# START OF Text segment

Schools Reunion 29th July – 5th August 2005
Hugh Cassidy from Leghowney put a committee together to organise a schools reunion. The schools to be involved were all in close proximity to Leghowney: Copany, Barnesmore, Tawnawilly, Clar, Drumnahoul, Tullynaught, Lough Eske and of course Leghowney.
The Leghowney school was run by a Master Farrell and is now the home of Jean Hamilton. Copany, Barnesmore and Drumnahoul schools were attended by pupils from Leghowney and the surrounding areas. As reported by the local press, this was a great success. Hugh is very proud of the fact that he had the various clergy on the altar in St. Agatha’s Church, Clar for the interdenominational service marking the opening of the schools reunion.
The Brave Scholars of Copany School
Built in 1891 it would have been one of the first state schools. Its design was a two-classroom school with a folding partition, a larger porch with numbered coat hangers and a long black slate slab to hold the bucket of drinking water. When the school was used for dances or one act plays or concerts, the folding partition was moved to leave a very large open space for the entertainment. It was from Copany school that the Leghowney club was formed and one of its founding members was Johnny McGlinchey of Driminardage. It was the people of that ere, the McGlincheys, the Carrabins, the Curristians, Murphys, Travers’ and many more that inspired the community to build a community hall now known as Leghowney Hall. A large number of pupils passed through Copany school, with some futhering their education in professions. Clergy: Fr. Donal Cassidy of Aughlim, Fr Aodh Curristian of Ballykilone, Rev. John Dean of Copany; Solicitor: John McMullin; Teachers: Margaret Quinn, Eilish Quinn, Pat Ward, the Gildea Boys and Girls; Health Profession: Mary Quinn, Monica Quinn and many more; Garda: Patrick McCadden, Charles Quinn, James Quinn, Eamon Travers, Sean McGlinchey, Eamon McGlinchey and Seamus Bonner; Sports: Seamus Bonner, Joseph McMullin. Copany school had many people with lots of musical talents. The Leghowney bands were established in the 1930’s. the flute band was the first formed and it was replaced in the 1940’s with a pipe band. The majority of families who made up the Leghowney bands all went to Copany School. The Boyles, Murphys, Hilleys, Lawnes, Quinns, Cassidys, McGlincheys, Devlins and Travers’. Copany school was also known as the Four Masters school and it holds a lot of memories for the people of this area.

# END OF Text segment
# START OF Record excerpts

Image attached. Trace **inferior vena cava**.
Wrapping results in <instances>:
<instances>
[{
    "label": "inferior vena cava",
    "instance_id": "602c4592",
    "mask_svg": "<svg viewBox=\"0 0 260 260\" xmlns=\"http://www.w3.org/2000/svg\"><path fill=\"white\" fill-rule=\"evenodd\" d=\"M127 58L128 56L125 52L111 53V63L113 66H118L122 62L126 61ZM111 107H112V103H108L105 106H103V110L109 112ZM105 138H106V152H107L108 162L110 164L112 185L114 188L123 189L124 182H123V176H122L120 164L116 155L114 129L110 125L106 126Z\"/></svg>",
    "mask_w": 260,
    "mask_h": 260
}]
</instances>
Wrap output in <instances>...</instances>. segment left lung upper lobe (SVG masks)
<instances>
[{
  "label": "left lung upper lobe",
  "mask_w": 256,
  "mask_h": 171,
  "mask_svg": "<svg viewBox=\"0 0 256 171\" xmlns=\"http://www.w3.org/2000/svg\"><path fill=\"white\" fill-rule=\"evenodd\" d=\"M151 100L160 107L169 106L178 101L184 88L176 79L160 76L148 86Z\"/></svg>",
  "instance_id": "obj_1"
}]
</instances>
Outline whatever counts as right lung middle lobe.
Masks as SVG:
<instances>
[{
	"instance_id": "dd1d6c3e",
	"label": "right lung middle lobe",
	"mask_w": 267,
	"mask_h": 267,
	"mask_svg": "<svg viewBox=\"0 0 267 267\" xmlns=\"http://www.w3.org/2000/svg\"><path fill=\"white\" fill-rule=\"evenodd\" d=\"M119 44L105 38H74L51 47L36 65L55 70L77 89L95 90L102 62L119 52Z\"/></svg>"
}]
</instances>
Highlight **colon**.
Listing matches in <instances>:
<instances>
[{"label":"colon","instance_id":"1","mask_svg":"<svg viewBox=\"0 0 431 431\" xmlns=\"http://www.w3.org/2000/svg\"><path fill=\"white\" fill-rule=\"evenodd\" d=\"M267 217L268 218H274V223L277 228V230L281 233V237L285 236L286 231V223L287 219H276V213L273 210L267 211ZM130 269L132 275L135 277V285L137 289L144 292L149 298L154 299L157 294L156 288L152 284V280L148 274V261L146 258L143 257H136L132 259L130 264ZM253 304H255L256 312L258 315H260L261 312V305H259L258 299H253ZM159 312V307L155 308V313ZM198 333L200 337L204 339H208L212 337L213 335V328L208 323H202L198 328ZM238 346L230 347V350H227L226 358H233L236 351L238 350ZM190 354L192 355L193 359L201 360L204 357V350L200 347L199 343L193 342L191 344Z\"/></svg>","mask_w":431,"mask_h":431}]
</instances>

# END OF Record excerpts

→ Exercise task A:
List every school that the Leghowney schools text names as taking part in the reunion.
→ Exercise task B:
Go on with the Leghowney schools text, starting after its final sentence.
The records were drawn from a source unrelated to the Leghowney schools text.

→ Result A:
Copany, Barnesmore, Tawnawilly, Clar, Drumnahoul, Tullynaught, Lough Eske, Leghowney

→ Result B:
Copany School by Frances O’Neill
Monday 26th September was my first day in the Four Masters’ National School, Copany. My ambition to be a teacher was fulfilled. I was replacing Mrs McGinty who had retired. Keavsa Gallagher was my Principal with whom I travelled to school each day and to whom I owe a great deal of gratitude for the assistance and encouragement she gave me during those vital early years.
The school was a two-roomed building with a partition which could not be opened because the key was lost. However, a few years later, it did open. One day we heard a movement at the top of the partition and then the tail of a mouse appeared. Without delay the boys ran, shook the partition fiercely to try and dislodge our furry friend. The mouse soon disappeared, and lo and behold, the partition opened. It was wonderful to be able to open the two rooms into one we needed.
My classroom was bright and airy but very vare on that first day. Our only heat came from a large open fire wher turf, and later coal, burned. The children carried sticks to school each morning and the teacher lit the fire. The rooms were swept every evening. Many years later, the late Jim McMullin became our caretaker. Jim opened the school bright and early and always had a roaring fire burning when teachers and pupils arrived. Every morning, two senior pupils went to Glackin’s well for bucketfuls of spring water which was used for drinking, for making the teachers’ tea and for making tea or cocoa for the children in winter.
At the bottof the the playground were dry toilets – one for the boys and one for the girls (teachers included), which were cleaned out at the end of each term. The playground was sloped, rough and stony, but it did not stop the children from playing and kicking footballs. One pupil, Joyce McMullin, son of Jim, went on to join the County team which won the All-Ireland in 1992.
In October and March the station Mass was held in the school. The floors were scrubbed by the teachers, and the rooms were cleaned from top to bottom by the pupils. After Mass, the priests were entertained to breakfast, which meant that all cooking utensils, china and food had to be carried from home. Even the table and chairs had to be transported, all in a Ford 8 car!
Each Friday afternoon, the Principal, Keavsa Gallagher, introduced an hour of culture. One of the pupils, James Quinn, a member of the Leghowney Pipe Band, provided the music with his bagpipes, and Irish dancing was taught. If the day was wet the wellies were on, but that did not deter the dancers!
When Fr. Harkin, R.I.P., was curate in Clar, the senior pupils provided a choir on the first Sunday of every month. To facilitate the training of the choir, he gave the school the old harmonium for St. Agatha’s. this instrument proved to be very useful when the pupils were practicing for concerts in Leghowney Hall. On one famous occasion, Fr. Charles McGrenra, R.I.P., the then curate, who was raising funds to repair Clar Chapel, brought us, with the Leghowney Entertainers, to perform in Ardara Hall. A great night was had by all.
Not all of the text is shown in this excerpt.